_TEXTO MOSTRADO_.
::::::::::
Yo utilizo las cajas y las chalupas, como tiene varias entradas podemos escoger qué es lo que conviene, si necesitamos la de 1/2" o de 3/4” , la chalupa tradicional galvanizada solo la podemos utilizar para 1/2". Ya tuve la oportunidad de ocupar el bote integral y la verdad son muy funcionales.
La revista la conocí porque una vez una señorita estaba haciendo una demostración de Poliflex, me pidió mis datos y así recibí Eléctrica; tengo un rato de conocer la revista, desde que el formato era más chico.
Mis secciones favoritas son “Nuestro México”; también me gustó mucho el Reportaje sobre la producción de energía mediante el viento, la energía eólica, porque explicaba cómo el paso del viento era constante y veíamos que no se generaba nada de contaminación; me gustan mucho las cuestiones de adiestramiento, porque muchos no tenemos ciertos conocimientos, por ejemplo, que el hilo de corriente debe ir al centro del foco, yo incluso se lo he enseñado a compañeros “nunca usen el cable de corriente al casquillo, porque puede ser un peligro para las personas”; esas secciones son pequeñas lecciones de instalaciones eléctricas, hace poco estuve viendo sobre la conexión de un interruptor. Éstas secciones las considero las más interesantes porque me han ayudado a hacer mejores los trabajos, y para que todos los que no saben, lo hagan correctamente.
Algo que noto en la revista es la búsqueda de mejorar, si hacemos caso de lo que aparece ahí, vamos a mejorar.
La honradez en el trabajo es importante, cuando a uno lo vuelven a llamar de un lugar es porque quedaron conformes con el trabajo, yo siempre lo he dicho, puedo ser muy bueno en lo que hago, pero si no soy honrado, no me volverán a llamar.
Para tener éxito en el trabajo hay que hacer bien las cosas, usar buenos materiales, ser amistoso con los clientes, generar confianza en el cliente, por ejemplo, llegando limpio al trabajo, parecería que la apariencia no cuenta, pero sí, en una ocasión hubo una oportunidad para un trabajo donde nos escogieron precisamente por la presentación. El buen trabajo y la limpieza siempre abrirán puertas en cualquier parte.
La puntualidad también es muy importante, un cliente mío me decía “’el tiempo es un recurso no renovable’, si yo te digo que llegues a las 9, es porque te voy a esperar desde el 5 para las 9, ¿por qué?, porque yo tengo otros compromisos y si tú te retrasas, ya no podré cumplir lo demás”. En una ocasión incluso me citó a las 6 de la tarde, llegué 6:05 y ya estaba acerrando la puerta de su oficina, me dijo “me avisas para una ocasión posterior”, parecería un regaño, pero no, fue una manera de aprender a ser puntual.
Quiero decir a mis compañeros que tratemos de ser útiles, creo que lo única satisfacción que se lleva el ser humano al dejar de existir es ser útil.
El electricista sabe lo que está conectando, por qué lo está conectando, el “aprietaalambres” todo lo hace al ‘ahí se va’, lo que generará calentamiento, y consecuentemente el cliente pagara más por energía porque ésta se pierde en el calentamiento.
::::::::::
_REGISTROS EXTRAÍDOS_.
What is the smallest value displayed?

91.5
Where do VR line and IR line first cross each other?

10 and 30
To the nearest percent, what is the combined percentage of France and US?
::::::::::
_ORDEN DE TRABAJO A_. Transcribe sin cambios el fragmento del texto mostrado que va de "La honradez en" a "en cualquier parte.".
_ORDEN DE TRABAJO B_. Según el texto mostrado, ¿cómo llegó la revista Eléctrica a manos de quien habla?

_ESPACIO DE RESPUESTA A_.
La honradez en el trabajo es importante, cuando a uno lo vuelven a llamar de un lugar es porque quedaron conformes con el trabajo, yo siempre lo he dicho, puedo ser muy bueno en lo que hago, pero si no soy honrado, no me volverán a llamar.
Para tener éxito en el trabajo hay que hacer bien las cosas, usar buenos materiales, ser amistoso con los clientes, generar confianza en el cliente, por ejemplo, llegando limpio al trabajo, parecería que la apariencia no cuenta, pero sí, en una ocasión hubo una oportunidad para un trabajo donde nos escogieron precisamente por la presentación. El buen trabajo y la limpieza siempre abrirán puertas en cualquier parte.

_ESPACIO DE RESPUESTA B_. Una señorita que hacía una demostración de Poliflex le pidió sus datos, y así empezó a recibir Eléctrica.